Le parquet général de la cour d’appel a prononcé, mardi 3 février, un réquisitoire d’une grande sévérité dans le procès des assistants parlementaires européens du Front national (devenu Rassemblement national). Les peines demandées restent toutefois un peu moins lourdes que celles requises par le tribunal judiciaire en première instance, le 31 mars 2025.
Peines requises et différences avec la première instance
Lors de l’audience en appel, le ministère public a requis pour Marine Le Pen quatre ans d’emprisonnement dont un an ferme — peine toutefois aménageable —, 100 000 euros d’amende et cinq ans d’inéligibilité. En première instance, la présidente du parti avait été condamnée à deux ans de prison ferme. Ces chiffres ont été explicitement rappelés au procès en appel.

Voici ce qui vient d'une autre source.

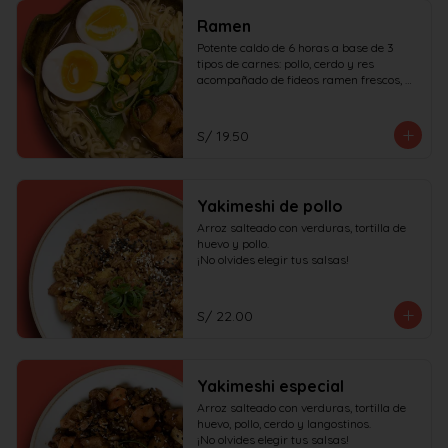
Ramen
Potente caldo de 6 horas a base de 3 
tipos de carnes: pollo, cerdo y res 
acompañado de fideos ramen frescos, 
huevo duro, cerdo char siu y verduras.

¡No olvides elegir tus salsas!
S/ 19.50
Yakimeshi de pollo
Arroz salteado con verduras, tortilla de 
huevo y pollo.

¡No olvides elegir tus salsas!
S/ 22.00
Yakimeshi especial
Arroz salteado con verduras, tortilla de 
huevo, pollo, cerdo y langostinos.

¡No olvides elegir tus salsas!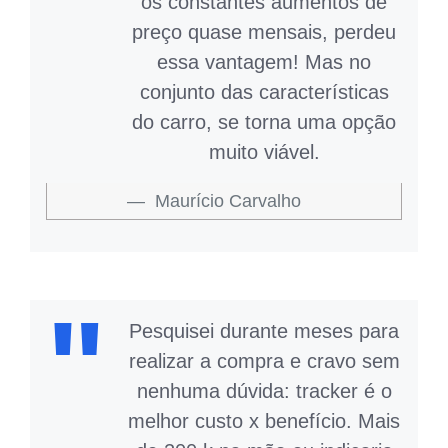
os constantes aumentos de
preço quase mensais, perdeu
essa vantagem! Mas no
conjunto das características
do carro, se torna uma opção
muito viável.
Maurício Carvalho
Pesquisei durante meses para
realizar a compra e cravo sem
nenhuma dúvida: tracker é o
melhor custo x benefício. Mais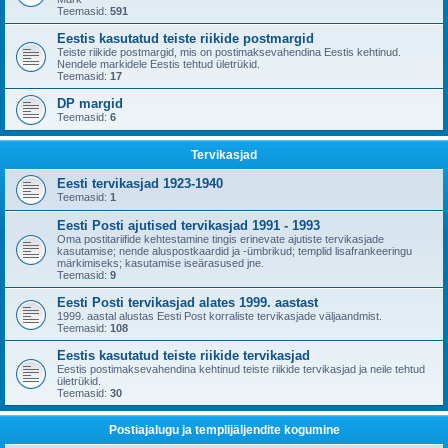
Teemasid:
591
Eestis kasutatud teiste riikide postmargid
Teiste riikide postmargid, mis on postimaksevahendina Eestis kehtinud.
Nendele markidele Eestis tehtud ületrükid.
Teemasid:
17
DP margid
Teemasid:
6
Tervikasjad
Eesti tervikasjad 1923-1940
Teemasid:
1
Eesti Posti ajutised tervikasjad 1991 - 1993
Oma postitariifide kehtestamine tingis erinevate ajutiste tervikasjade
kasutamise; nende aluspostkaardid ja -ümbrikud; templid lisafrankeeringu
märkimiseks; kasutamise iseärasused jne.
Teemasid:
9
Eesti Posti tervikasjad alates 1999. aastast
1999. aastal alustas Eesti Post korraliste tervikasjade väljaandmist.
Teemasid:
108
Eestis kasutatud teiste riikide tervikasjad
Eestis postimaksevahendina kehtinud teiste riikide tervikasjad ja neile tehtud
ületrükid.
Teemasid:
30
Postiajalugu ja templijäljendite kogumine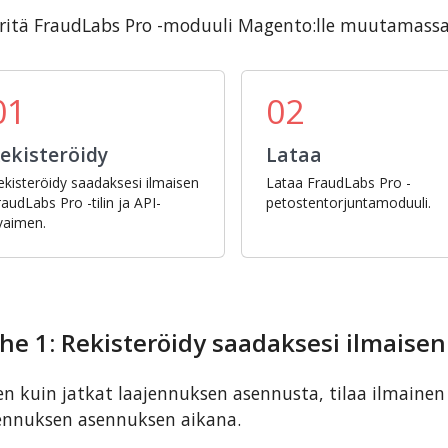
itä FraudLabs Pro -moduuli Magento:lle muutamassa 
01
02
ekisteröidy
Lataa
ekisteröidy saadaksesi ilmaisen
Lataa FraudLabs Pro -
raudLabs Pro -tilin ja API-
petostentorjuntamoduuli.
vaimen.
he 1: Rekisteröidy saadaksesi ilmaise
n kuin jatkat laajennuksen asennusta, tilaa ilmainen 
ennuksen asennuksen aikana.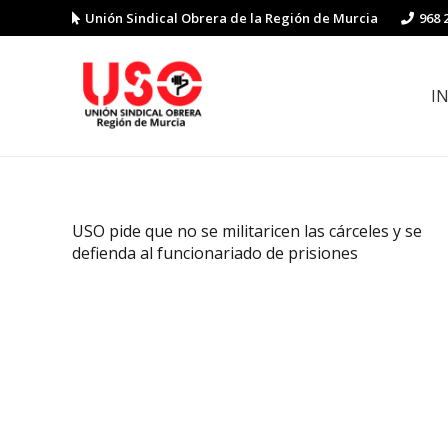
Unión Sindical Obrera de la Región de Murcia
968 
I
Preguntas y respuestas sobre la reforma laboral
Guía de Prevención de Riesgos La
USO pide que no se militaricen las cárceles y se
defienda al funcionariado de prisiones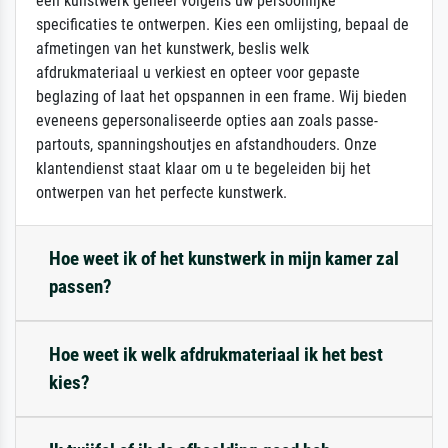
een kunstwerk geheel volgens uw persoonlijke
specificaties te ontwerpen. Kies een omlijsting, bepaal de
afmetingen van het kunstwerk, beslis welk
afdrukmateriaal u verkiest en opteer voor gepaste
beglazing of laat het opspannen in een frame. Wij bieden
eveneens gepersonaliseerde opties aan zoals passe-
partouts, spanningshoutjes en afstandhouders. Onze
klantendienst staat klaar om u te begeleiden bij het
ontwerpen van het perfecte kunstwerk.
Hoe weet ik of het kunstwerk in mijn kamer zal
passen?
Hoe weet ik welk afdrukmateriaal ik het best
kies?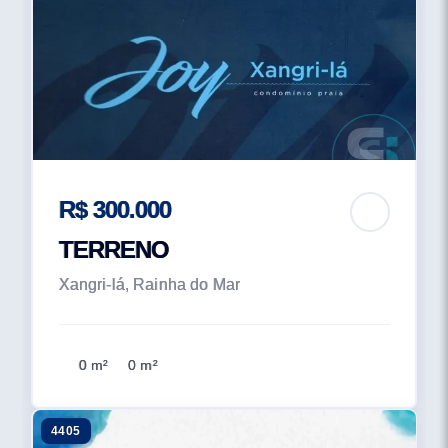
R$ 300.000
TERRENO
Xangri-lá, Rainha do Mar
0 m²
0 m²
4405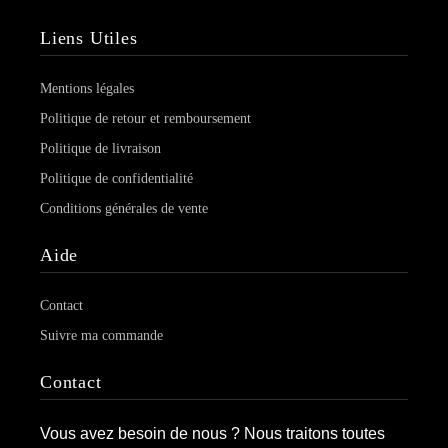
Liens Utiles
Mentions légales
Politique de retour et remboursement
Politique de livraison
Politique de confidentialité
Conditions générales de vente
Aide
Contact
Suivre ma commande
Contact
Vous avez besoin de nous ? Nous traitons toutes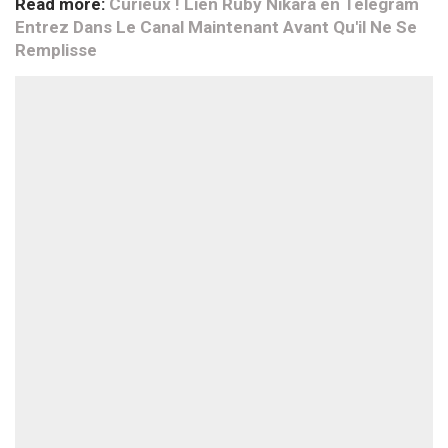
Read more:
Curieux ! Lien Ruby Nikara en Telegram
Entrez Dans Le Canal Maintenant Avant Qu'il Ne Se
Remplisse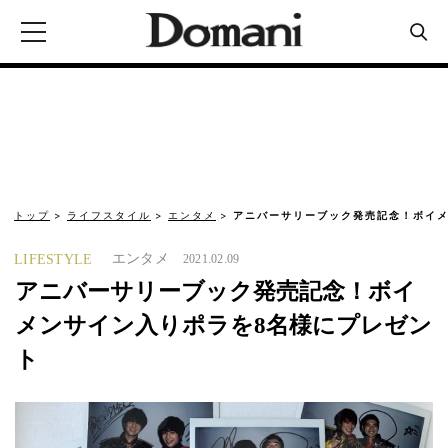
トップ
ライフスタイル
エンタメ
アニバーサリーブック発売記念！ボイメ
エンタメ
LIFESTYLE
2021.02.09
アニバーサリーブック発売記念！ボイ
メンサイン入りポラを8名様にプレゼン
ト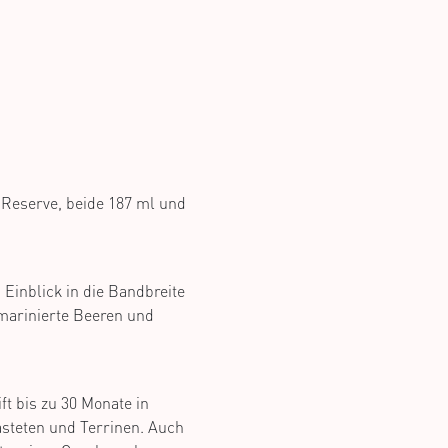
 Reserve, beide 187 ml und
Einblick in die Bandbreite
 marinierte Beeren und
t bis zu 30 Monate in
asteten und Terrinen. Auch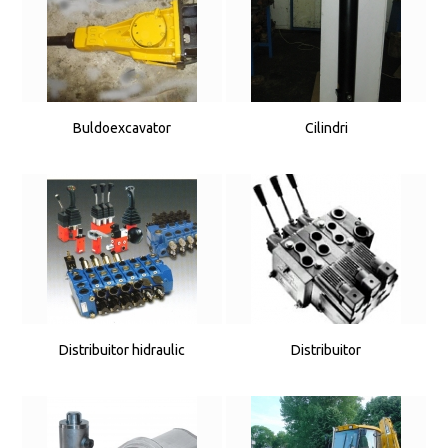
Buldoexcavator
Cilindri
Distribuitor hidraulic
Distribuitor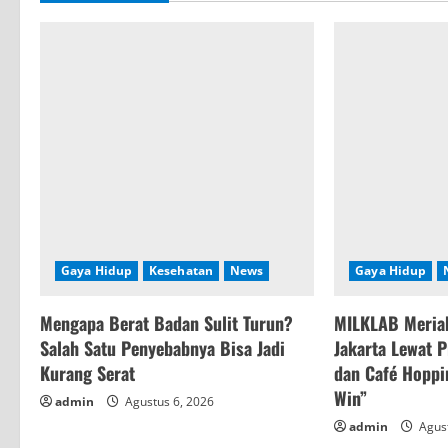
i
n
u
e
R
e
a
Gaya Hidup
Kesehatan
News
Gaya Hidup
d
Mengapa Berat Badan Sulit Turun?
MILKLAB Meriah
i
Salah Satu Penyebabnya Bisa Jadi
Jakarta Lewat 
n
Kurang Serat
dan Café Hoppin
Win”
admin
Agustus 6, 2026
g
admin
Agust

La différence notable entre les deux réquisitions tient autant au quantum des peines qu’aux modalités d’exécution demandées par le parquet général. Contrairement à la première instance, les deux avocats généraux se sont abstenus, sauf exceptions, de réclamer l’exécution provisoire de la décision à venir — c’est‑à‑dire l’exécution immédiate d’une éventuelle condamnation avant épuisement de tous les recours juridiques.
Conséquences pratiques des réquisitions
Cette abstention sur l’exécution provisoire a une conséquence pratique importante : les peines fermes prononcées ne devraient pas, selon le parquet général, conduire à une incarcération immédiate. De plus, le réquisitoire précise que, si des peines fermes étaient confirmées, elles seraient aménageables, notamment par le port d’un bracelet électronique. En l’état, le ministère public a donc ménagé la possibilité d’un dispositif privatif de liberté adapté plutôt que l’envoi direct en prison.
Il convient de noter que la cour d’appel n’est pas liée par les réquisitions du parquet général. Le magistrat instructeur et les avocats généraux proposent un cadre de peine, mais la décision finale appartient exclusivement aux juges de la formation de jugement.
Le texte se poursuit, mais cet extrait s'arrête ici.